• **ACTIVITY**: Repeat the data that follows verbatim. Images are not part of the copy.

• **DATASET SECTION**:
- Opening Delimiter -

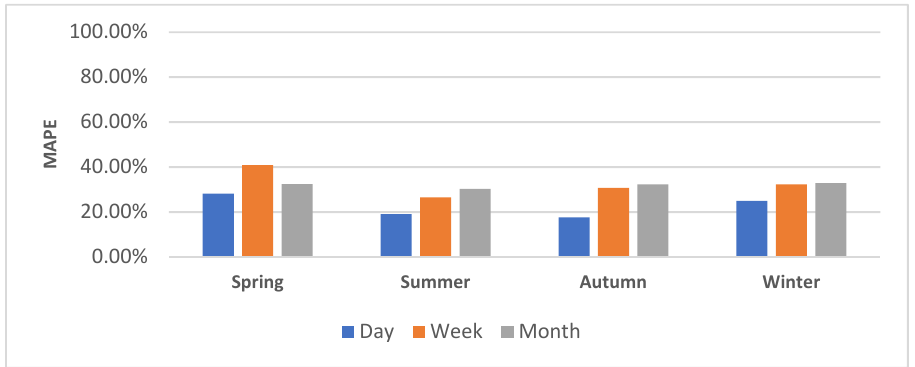
Figure 10. A comparison of month PR predictions’ MAPE.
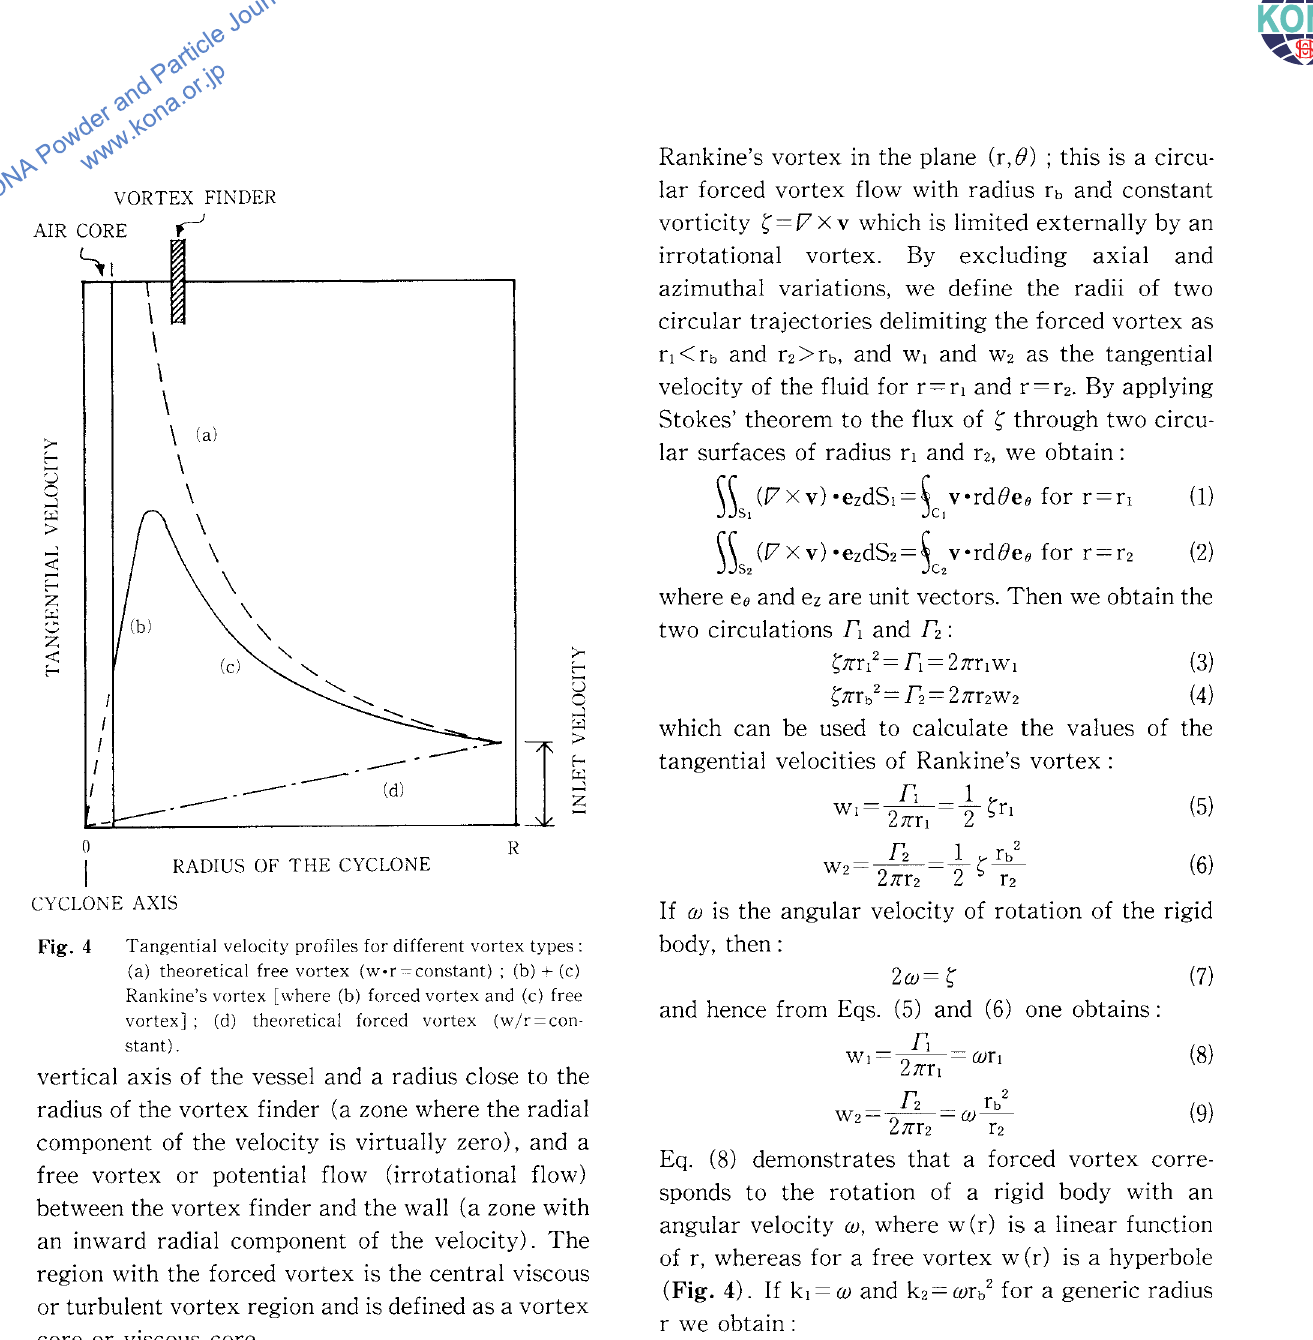
an inward radial component of the velocity). The region with the forced vortex is the central viscous or turbulent vortex region and is defined as a vortex core or viscous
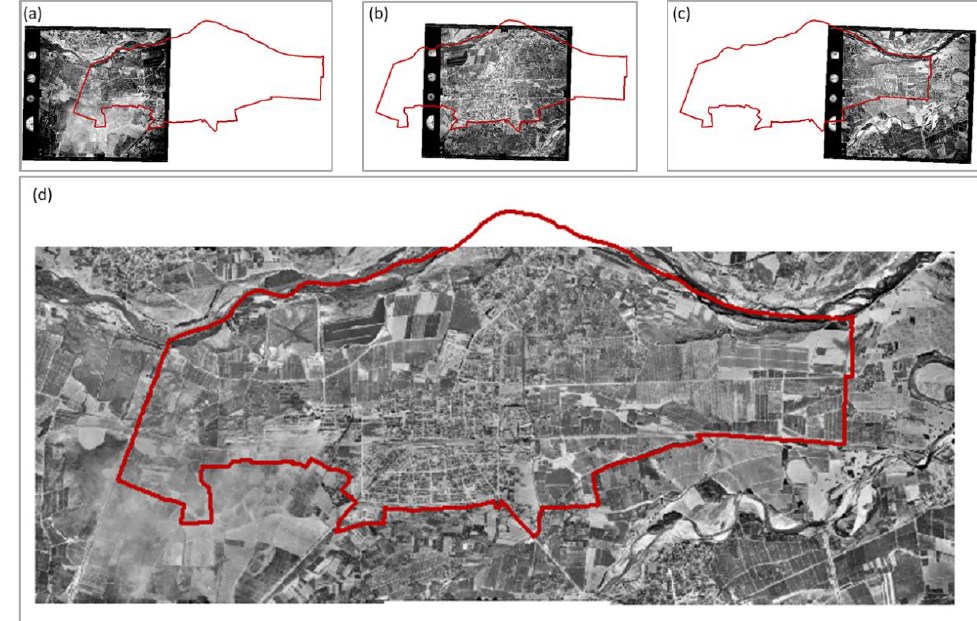
Figure 8. ( a – c ) Aerial photographs from 1965 covering parts of Stamboliyski, and ( d ) mosaicked 1965 Stamboliyski aerial photograph. Red vector illustrates the boundaries of the Stamboliyski town.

- Closing Delimiter -

• **EXERCISE RESPONSE**:
Figure 10. A comparison of month PR predictions’ MAPE.
an inward radial component of the velocity). The region with the forced vortex is the central viscous or turbulent vortex region and is defined as a vortex core or viscous
Figure 8. ( a – c ) Aerial photographs from 1965 covering parts of Stamboliyski, and ( d ) mosaicked 1965 Stamboliyski aerial photograph. Red vector illustrates the boundaries of the Stamboliyski town.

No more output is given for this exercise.